| ACTIVITY |
Please repeat every line below exactly, from the first to the last.

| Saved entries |
---+---
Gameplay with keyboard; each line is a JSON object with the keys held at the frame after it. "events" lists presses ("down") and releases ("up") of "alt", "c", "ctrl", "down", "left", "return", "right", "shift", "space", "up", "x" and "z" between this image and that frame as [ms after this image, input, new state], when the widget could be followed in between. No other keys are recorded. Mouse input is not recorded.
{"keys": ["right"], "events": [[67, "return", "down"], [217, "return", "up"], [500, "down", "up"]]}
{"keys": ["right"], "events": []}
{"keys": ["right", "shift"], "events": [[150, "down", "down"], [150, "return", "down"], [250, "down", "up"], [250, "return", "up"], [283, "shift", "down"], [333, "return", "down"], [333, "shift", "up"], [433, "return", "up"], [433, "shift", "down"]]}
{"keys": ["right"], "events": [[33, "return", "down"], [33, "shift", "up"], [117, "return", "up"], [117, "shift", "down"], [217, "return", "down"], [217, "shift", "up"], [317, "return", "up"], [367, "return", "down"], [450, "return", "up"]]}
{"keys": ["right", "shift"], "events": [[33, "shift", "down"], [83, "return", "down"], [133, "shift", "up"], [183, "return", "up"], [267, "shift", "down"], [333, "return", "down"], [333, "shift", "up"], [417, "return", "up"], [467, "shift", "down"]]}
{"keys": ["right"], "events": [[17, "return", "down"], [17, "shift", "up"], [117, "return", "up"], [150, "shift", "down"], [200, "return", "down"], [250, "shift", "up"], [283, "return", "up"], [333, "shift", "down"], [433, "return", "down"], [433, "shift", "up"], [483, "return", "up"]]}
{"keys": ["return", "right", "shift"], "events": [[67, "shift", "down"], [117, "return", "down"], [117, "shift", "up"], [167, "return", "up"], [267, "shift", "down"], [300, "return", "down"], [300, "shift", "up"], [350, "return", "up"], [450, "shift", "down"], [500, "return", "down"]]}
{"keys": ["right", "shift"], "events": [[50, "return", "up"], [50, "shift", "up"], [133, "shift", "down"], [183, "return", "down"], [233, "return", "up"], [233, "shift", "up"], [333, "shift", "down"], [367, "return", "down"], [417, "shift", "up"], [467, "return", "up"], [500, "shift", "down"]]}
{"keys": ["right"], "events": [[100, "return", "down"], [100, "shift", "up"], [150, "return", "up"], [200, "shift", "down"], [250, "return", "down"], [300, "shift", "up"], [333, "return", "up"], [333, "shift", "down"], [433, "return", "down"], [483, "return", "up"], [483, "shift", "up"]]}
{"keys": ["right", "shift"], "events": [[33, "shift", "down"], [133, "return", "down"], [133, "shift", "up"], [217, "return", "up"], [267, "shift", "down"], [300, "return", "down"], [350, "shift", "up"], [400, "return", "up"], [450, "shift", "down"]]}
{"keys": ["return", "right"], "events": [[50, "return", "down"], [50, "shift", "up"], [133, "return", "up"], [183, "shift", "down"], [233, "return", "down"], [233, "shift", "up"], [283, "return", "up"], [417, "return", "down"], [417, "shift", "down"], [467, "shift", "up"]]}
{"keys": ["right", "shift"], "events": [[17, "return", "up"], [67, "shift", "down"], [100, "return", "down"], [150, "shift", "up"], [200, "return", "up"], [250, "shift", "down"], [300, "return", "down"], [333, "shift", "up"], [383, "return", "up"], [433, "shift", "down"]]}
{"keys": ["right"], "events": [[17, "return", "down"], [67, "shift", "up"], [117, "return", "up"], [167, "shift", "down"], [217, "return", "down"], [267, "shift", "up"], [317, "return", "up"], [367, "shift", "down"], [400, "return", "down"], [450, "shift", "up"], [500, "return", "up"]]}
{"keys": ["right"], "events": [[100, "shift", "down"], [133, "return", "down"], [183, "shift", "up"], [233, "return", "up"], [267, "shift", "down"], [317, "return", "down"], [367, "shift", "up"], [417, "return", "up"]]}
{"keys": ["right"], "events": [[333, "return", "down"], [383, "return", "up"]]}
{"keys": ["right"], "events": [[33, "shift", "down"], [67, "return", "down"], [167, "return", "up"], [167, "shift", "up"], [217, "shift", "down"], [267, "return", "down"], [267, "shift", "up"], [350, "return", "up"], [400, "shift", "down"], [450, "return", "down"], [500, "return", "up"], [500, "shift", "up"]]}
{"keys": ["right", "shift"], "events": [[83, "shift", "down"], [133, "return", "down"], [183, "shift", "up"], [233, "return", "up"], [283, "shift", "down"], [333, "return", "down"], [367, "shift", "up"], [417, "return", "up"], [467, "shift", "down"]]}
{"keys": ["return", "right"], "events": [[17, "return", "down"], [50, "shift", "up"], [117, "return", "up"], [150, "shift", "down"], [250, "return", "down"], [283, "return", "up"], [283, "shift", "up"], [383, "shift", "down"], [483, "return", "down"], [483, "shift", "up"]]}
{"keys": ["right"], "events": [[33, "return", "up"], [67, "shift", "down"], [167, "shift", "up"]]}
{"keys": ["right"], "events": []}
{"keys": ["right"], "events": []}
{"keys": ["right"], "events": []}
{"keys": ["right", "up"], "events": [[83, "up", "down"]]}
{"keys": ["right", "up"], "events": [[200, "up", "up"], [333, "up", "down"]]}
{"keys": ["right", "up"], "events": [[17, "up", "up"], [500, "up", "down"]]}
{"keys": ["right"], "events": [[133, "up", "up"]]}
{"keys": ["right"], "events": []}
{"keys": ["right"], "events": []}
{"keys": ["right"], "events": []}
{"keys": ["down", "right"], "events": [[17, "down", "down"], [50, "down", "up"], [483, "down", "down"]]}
---+---
| EXERCISE SOLUTION |
Gameplay with keyboard; each line is a JSON object with the keys held at the frame after it. "events" lists presses ("down") and releases ("up") of "alt", "c", "ctrl", "down", "left", "return", "right", "shift", "space", "up", "x" and "z" between this image and that frame as [ms after this image, input, new state], when the widget could be followed in between. No other keys are recorded. Mouse input is not recorded.
{"keys": ["right"], "events": [[67, "return", "down"], [217, "return", "up"], [500, "down", "up"]]}
{"keys": ["right"], "events": []}
{"keys": ["right", "shift"], "events": [[150, "down", "down"], [150, "return", "down"], [250, "down", "up"], [250, "return", "up"], [283, "shift", "down"], [333, "return", "down"], [333, "shift", "up"], [433, "return", "up"], [433, "shift", "down"]]}
{"keys": ["right"], "events": [[33, "return", "down"], [33, "shift", "up"], [117, "return", "up"], [117, "shift", "down"], [217, "return", "down"], [217, "shift", "up"], [317, "return", "up"], [367, "return", "down"], [450, "return", "up"]]}
{"keys": ["right", "shift"], "events": [[33, "shift", "down"], [83, "return", "down"], [133, "shift", "up"], [183, "return", "up"], [267, "shift", "down"], [333, "return", "down"], [333, "shift", "up"], [417, "return", "up"], [467, "shift", "down"]]}
{"keys": ["right"], "events": [[17, "return", "down"], [17, "shift", "up"], [117, "return", "up"], [150, "shift", "down"], [200, "return", "down"], [250, "shift", "up"], [283, "return", "up"], [333, "shift", "down"], [433, "return", "down"], [433, "shift", "up"], [483, "return", "up"]]}
{"keys": ["return", "right", "shift"], "events": [[67, "shift", "down"], [117, "return", "down"], [117, "shift", "up"], [167, "return", "up"], [267, "shift", "down"], [300, "return", "down"], [300, "shift", "up"], [350, "return", "up"], [450, "shift", "down"], [500, "return", "down"]]}
{"keys": ["right", "shift"], "events": [[50, "return", "up"], [50, "shift", "up"], [133, "shift", "down"], [183, "return", "down"], [233, "return", "up"], [233, "shift", "up"], [333, "shift", "down"], [367, "return", "down"], [417, "shift", "up"], [467, "return", "up"], [500, "shift", "down"]]}
{"keys": ["right"], "events": [[100, "return", "down"], [100, "shift", "up"], [150, "return", "up"], [200, "shift", "down"], [250, "return", "down"], [300, "shift", "up"], [333, "return", "up"], [333, "shift", "down"], [433, "return", "down"], [483, "return", "up"], [483, "shift", "up"]]}
{"keys": ["right", "shift"], "events": [[33, "shift", "down"], [133, "return", "down"], [133, "shift", "up"], [217, "return", "up"], [267, "shift", "down"], [300, "return", "down"], [350, "shift", "up"], [400, "return", "up"], [450, "shift", "down"]]}
{"keys": ["return", "right"], "events": [[50, "return", "down"], [50, "shift", "up"], [133, "return", "up"], [183, "shift", "down"], [233, "return", "down"], [233, "shift", "up"], [283, "return", "up"], [417, "return", "down"], [417, "shift", "down"], [467, "shift", "up"]]}
{"keys": ["right", "shift"], "events": [[17, "return", "up"], [67, "shift", "down"], [100, "return", "down"], [150, "shift", "up"], [200, "return", "up"], [250, "shift", "down"], [300, "return", "down"], [333, "shift", "up"], [383, "return", "up"], [433, "shift", "down"]]}
{"keys": ["right"], "events": [[17, "return", "down"], [67, "shift", "up"], [117, "return", "up"], [167, "shift", "down"], [217, "return", "down"], [267, "shift", "up"], [317, "return", "up"], [367, "shift", "down"], [400, "return", "down"], [450, "shift", "up"], [500, "return", "up"]]}
{"keys": ["right"], "events": [[100, "shift", "down"], [133, "return", "down"], [183, "shift", "up"], [233, "return", "up"], [267, "shift", "down"], [317, "return", "down"], [367, "shift", "up"], [417, "return", "up"]]}
{"keys": ["right"], "events": [[333, "return", "down"], [383, "return", "up"]]}
{"keys": ["right"], "events": [[33, "shift", "down"], [67, "return", "down"], [167, "return", "up"], [167, "shift", "up"], [217, "shift", "down"], [267, "return", "down"], [267, "shift", "up"], [350, "return", "up"], [400, "shift", "down"], [450, "return", "down"], [500, "return", "up"], [500, "shift", "up"]]}
{"keys": ["right", "shift"], "events": [[83, "shift", "down"], [133, "return", "down"], [183, "shift", "up"], [233, "return", "up"], [283, "shift", "down"], [333, "return", "down"], [367, "shift", "up"], [417, "return", "up"], [467, "shift", "down"]]}
{"keys": ["return", "right"], "events": [[17, "return", "down"], [50, "shift", "up"], [117, "return", "up"], [150, "shift", "down"], [250, "return", "down"], [283, "return", "up"], [283, "shift", "up"], [383, "shift", "down"], [483, "return", "down"], [483, "shift", "up"]]}
{"keys": ["right"], "events": [[33, "return", "up"], [67, "shift", "down"], [167, "shift", "up"]]}
{"keys": ["right"], "events": []}
{"keys": ["right"], "events": []}
{"keys": ["right"], "events": []}
{"keys": ["right", "up"], "events": [[83, "up", "down"]]}
{"keys": ["right", "up"], "events": [[200, "up", "up"], [333, "up", "down"]]}
{"keys": ["right", "up"], "events": [[17, "up", "up"], [500, "up", "down"]]}
{"keys": ["right"], "events": [[133, "up", "up"]]}
{"keys": ["right"], "events": []}
{"keys": ["right"], "events": []}
{"keys": ["right"], "events": []}
{"keys": ["down", "right"], "events": [[17, "down", "down"], [50, "down", "up"], [483, "down", "down"]]}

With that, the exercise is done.